Brent studied the man carefully. He was of a like age to himself. His hair, largely obscure by the hood of the raincoat, was mostly greyed. The man’s face, deeply lined, placed him somewhere in a warried late forties or early fifties though Brent couldn’t shake the feeling that he was several years younger than he looked.
Physically, the man appeared capable, wiry and sturdy. His broad shoulders barely hidden beneath the poncho. Most off-putting was the way the man talked. He had a whimsical way about him, even while feigning fear and surprise. Brent didn’t trust him, but also couldn’t deny the man’s magnetism.
“Can’t argue with that.” Brent said. “Still doesn’t answer my question. What brings you out this way? This way specifically. There’s nothing out here but trees and hills.”
“I beg to differ.” The man said gesturing to Brent himself. “Besides, trees and hills are a far sight better than guns and torches.” The man said with another deliberate look at the shotgun by the door, which by now had slumped somewhat into view.
Brent understood the point the man was making.
“Can’t be too cautious, stranger. I’m sure a man as well traveled as you could understand?”
“Indisputably.” The man affirmed. “But if I may. Allow me to defuse the situation.”
The stranger lifted a cautionary hand in Brent’s direction. Pulling back his long raincoat, the sleek metal and wooden handle of a revolver strapped to his side was made visible in the lamplight. Brent tensed instinctively and pulled the shotgun closer to him, but the stranger steadied him with meek pleas.
“Wait! Wait! If I had any interest in using this I would have done so by now. Please, allow me…”
Brent eased slightly and allowed the man to continue. The stranger slowly unhitched the entire sling holster from around his side and then immediately undid the leather strap over his belt. An apparatus fell onto the porch wood between them. It was lined with fresh shells and an assortment of knives, as well as the large revolver itself.
A calmer Brent Taylor would have likely commented on the man’s striking resemblance to an outlaw cowboy from the Wild West movies of his youth, but nervous as he was, he settled for…
“Fucking Christ.”
“As you said, can’t be too cautious, aye stranger?”
“I suppose a truly cautious man would blast a fucking hole through you right now, while you’re unarmed. Aye stranger?” Brent did his best to sound cold, but his kind nature betrayed him.
“Maybe a cruel man would. But you don’t strike me as cruel.” The stranger replied.
I’m not sure what you strike me as. Brent thought.
“There’s nothing cruel about protecting one’s family. Now answer the damn question. Who are you and what do you want?” Brent asked.
The man looked at him for a long moment before replying.

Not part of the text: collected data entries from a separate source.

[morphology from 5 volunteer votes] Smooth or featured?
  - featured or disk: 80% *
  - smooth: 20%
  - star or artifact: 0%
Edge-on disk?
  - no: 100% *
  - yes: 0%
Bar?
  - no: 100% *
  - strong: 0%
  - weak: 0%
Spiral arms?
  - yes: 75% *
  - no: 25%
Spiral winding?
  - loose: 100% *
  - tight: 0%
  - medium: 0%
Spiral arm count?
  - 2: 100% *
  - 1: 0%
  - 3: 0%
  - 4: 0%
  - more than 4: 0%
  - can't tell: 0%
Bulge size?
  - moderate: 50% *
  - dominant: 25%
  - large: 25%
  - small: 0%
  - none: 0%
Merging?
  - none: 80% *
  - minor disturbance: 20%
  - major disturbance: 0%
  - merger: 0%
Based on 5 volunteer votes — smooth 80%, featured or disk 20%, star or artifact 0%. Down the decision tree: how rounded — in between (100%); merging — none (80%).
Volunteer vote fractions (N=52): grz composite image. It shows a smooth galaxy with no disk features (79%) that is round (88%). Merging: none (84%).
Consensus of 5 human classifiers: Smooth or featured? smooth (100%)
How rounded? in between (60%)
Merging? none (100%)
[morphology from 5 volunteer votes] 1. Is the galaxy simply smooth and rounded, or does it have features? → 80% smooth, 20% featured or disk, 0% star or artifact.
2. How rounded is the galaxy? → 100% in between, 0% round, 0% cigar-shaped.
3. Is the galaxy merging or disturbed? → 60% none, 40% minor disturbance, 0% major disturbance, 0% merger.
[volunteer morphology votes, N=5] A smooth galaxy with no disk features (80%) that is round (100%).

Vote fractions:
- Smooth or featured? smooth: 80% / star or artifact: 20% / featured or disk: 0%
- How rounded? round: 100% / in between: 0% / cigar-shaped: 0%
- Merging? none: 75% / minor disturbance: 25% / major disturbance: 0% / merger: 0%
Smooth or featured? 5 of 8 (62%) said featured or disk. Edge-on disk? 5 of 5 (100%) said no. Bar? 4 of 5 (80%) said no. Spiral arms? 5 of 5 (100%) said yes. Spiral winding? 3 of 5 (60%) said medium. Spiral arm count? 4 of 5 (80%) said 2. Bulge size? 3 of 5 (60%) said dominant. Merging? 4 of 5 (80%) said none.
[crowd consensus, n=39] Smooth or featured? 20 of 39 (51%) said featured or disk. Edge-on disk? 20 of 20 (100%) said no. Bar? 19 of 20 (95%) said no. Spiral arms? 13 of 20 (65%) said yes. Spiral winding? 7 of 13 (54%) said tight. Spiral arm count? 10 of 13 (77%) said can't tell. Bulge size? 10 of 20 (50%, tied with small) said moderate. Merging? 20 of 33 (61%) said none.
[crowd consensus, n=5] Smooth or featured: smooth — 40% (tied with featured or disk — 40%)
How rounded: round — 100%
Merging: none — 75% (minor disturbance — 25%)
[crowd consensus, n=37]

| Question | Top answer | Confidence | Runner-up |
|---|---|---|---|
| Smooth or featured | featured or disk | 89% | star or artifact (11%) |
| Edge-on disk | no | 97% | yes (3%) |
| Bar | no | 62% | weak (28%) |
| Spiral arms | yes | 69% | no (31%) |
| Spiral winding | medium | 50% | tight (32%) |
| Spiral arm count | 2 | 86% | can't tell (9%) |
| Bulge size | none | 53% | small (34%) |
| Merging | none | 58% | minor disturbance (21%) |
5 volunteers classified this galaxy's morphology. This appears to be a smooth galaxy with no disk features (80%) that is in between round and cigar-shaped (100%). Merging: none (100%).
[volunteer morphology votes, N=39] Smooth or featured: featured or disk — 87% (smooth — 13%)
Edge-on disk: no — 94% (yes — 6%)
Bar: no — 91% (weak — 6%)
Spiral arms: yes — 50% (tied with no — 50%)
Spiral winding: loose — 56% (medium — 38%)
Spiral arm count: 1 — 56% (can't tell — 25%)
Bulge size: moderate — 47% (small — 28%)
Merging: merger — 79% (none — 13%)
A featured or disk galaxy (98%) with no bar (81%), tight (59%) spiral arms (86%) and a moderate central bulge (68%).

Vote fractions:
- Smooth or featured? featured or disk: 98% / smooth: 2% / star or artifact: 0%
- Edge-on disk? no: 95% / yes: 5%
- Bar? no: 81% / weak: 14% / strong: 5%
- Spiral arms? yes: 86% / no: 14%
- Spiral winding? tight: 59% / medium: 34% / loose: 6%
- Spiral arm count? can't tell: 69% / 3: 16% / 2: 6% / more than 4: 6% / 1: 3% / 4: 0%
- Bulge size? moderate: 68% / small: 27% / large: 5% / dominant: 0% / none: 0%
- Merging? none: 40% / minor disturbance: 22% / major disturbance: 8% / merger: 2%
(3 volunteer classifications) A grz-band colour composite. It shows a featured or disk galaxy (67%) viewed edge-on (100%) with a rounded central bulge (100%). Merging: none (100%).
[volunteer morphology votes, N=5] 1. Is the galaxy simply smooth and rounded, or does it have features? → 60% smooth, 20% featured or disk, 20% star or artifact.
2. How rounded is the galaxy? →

“Bastian. Bastian Lee.” He extended his hand. Kent looked at it, mud-caked and dripping wet. Then he met it with his own.
“Brent Taylor. Nice to meet you.”
“A pleasure.” The man replied. “As for what I’m doing out this way, I guess I’m just creating distance. Trying to get my way up north where it’s colder. Fewer people up that way, fewer troubles.”
He had a vice-like grip which could make the devil wince. Locking eyes, Brent noticed that the man who called himself Bastian Lee had a pair of slightly different colored eyes. One was a sky blue, the other an oceanic green. Face to face, he certainly appeared younger than Brent had previously estimated. Bastian’s eyes drifted from Brent and locked on something behind him. He was peering into the house, an immediate sense of discomfort rushed through Brent who pulled his hand away.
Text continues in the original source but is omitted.